*Directions for this task*.
Reproduce every line of the entries below character for character, leaving out the pictures.

Image annotation data:

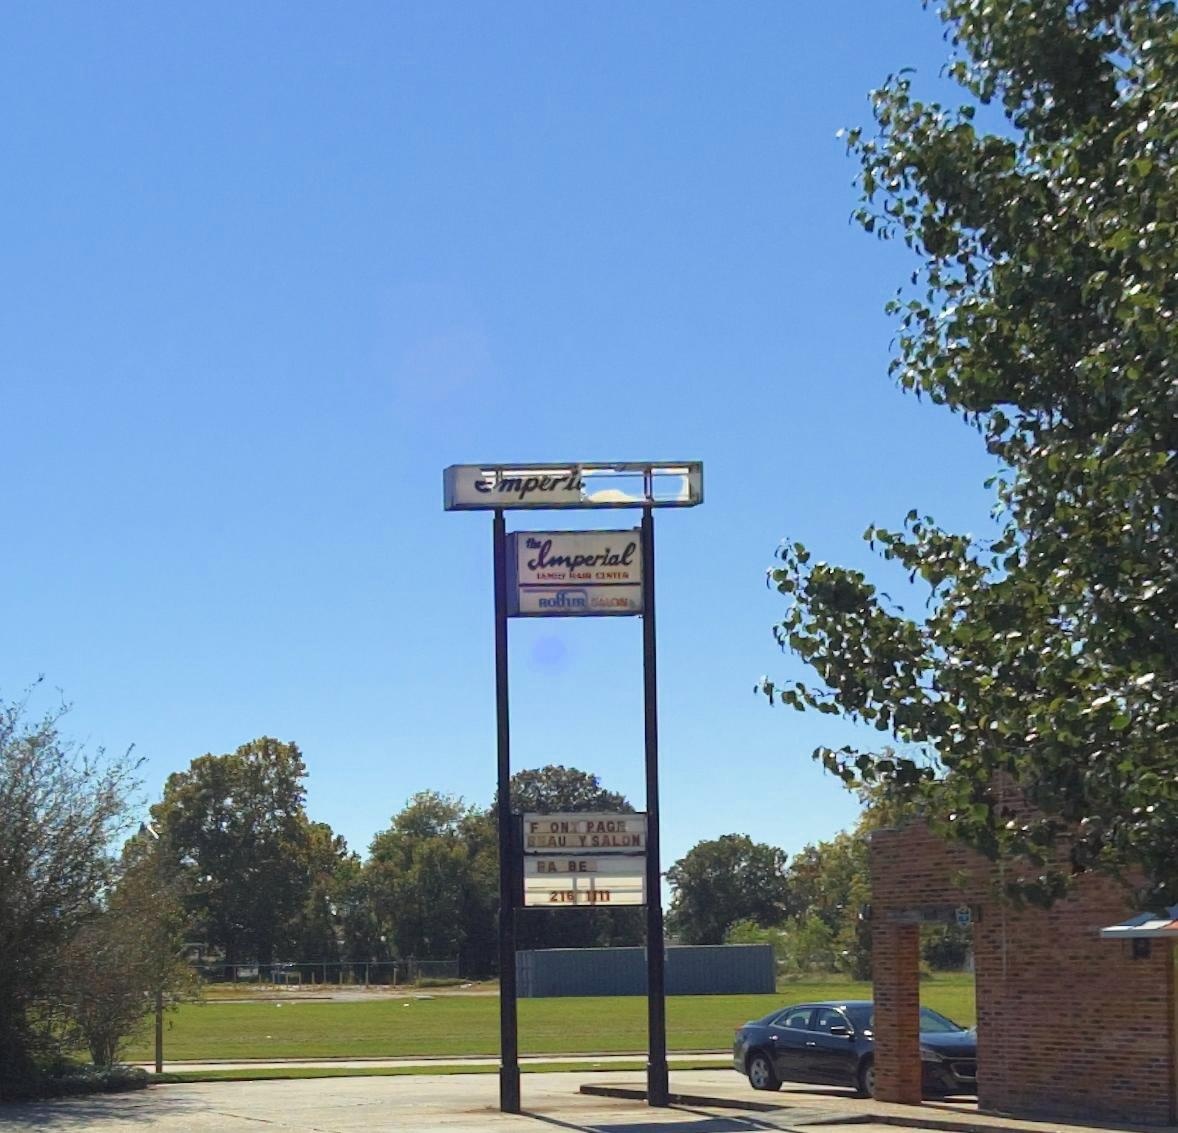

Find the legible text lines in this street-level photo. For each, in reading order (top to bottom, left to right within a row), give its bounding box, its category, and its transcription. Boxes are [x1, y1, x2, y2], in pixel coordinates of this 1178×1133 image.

[494, 468, 581, 503] BusinessName: mperi
[525, 537, 640, 575] BusinessName: Imperial
[536, 591, 587, 610] BusinessName: RO***ER
[527, 818, 618, 835] None: F on* PAG
[544, 832, 643, 850] None: AU Y SALON
[546, 858, 590, 875] None: A BE
[546, 887, 613, 905] None: 216 1111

*Answer in full*.
Find the legible text lines in this street-level photo. For each, in reading order (top to bottom, left to right within a row), give its bounding box, its category, and its transcription. Boxes are [x1, y1, x2, y2], in pixel coordinates of this 1178×1133 image.

[494, 468, 581, 503] BusinessName: mperi
[525, 537, 640, 575] BusinessName: Imperial
[536, 591, 587, 610] BusinessName: RO***ER
[527, 818, 618, 835] None: F on* PAG
[544, 832, 643, 850] None: AU Y SALON
[546, 858, 590, 875] None: A BE
[546, 887, 613, 905] None: 216 1111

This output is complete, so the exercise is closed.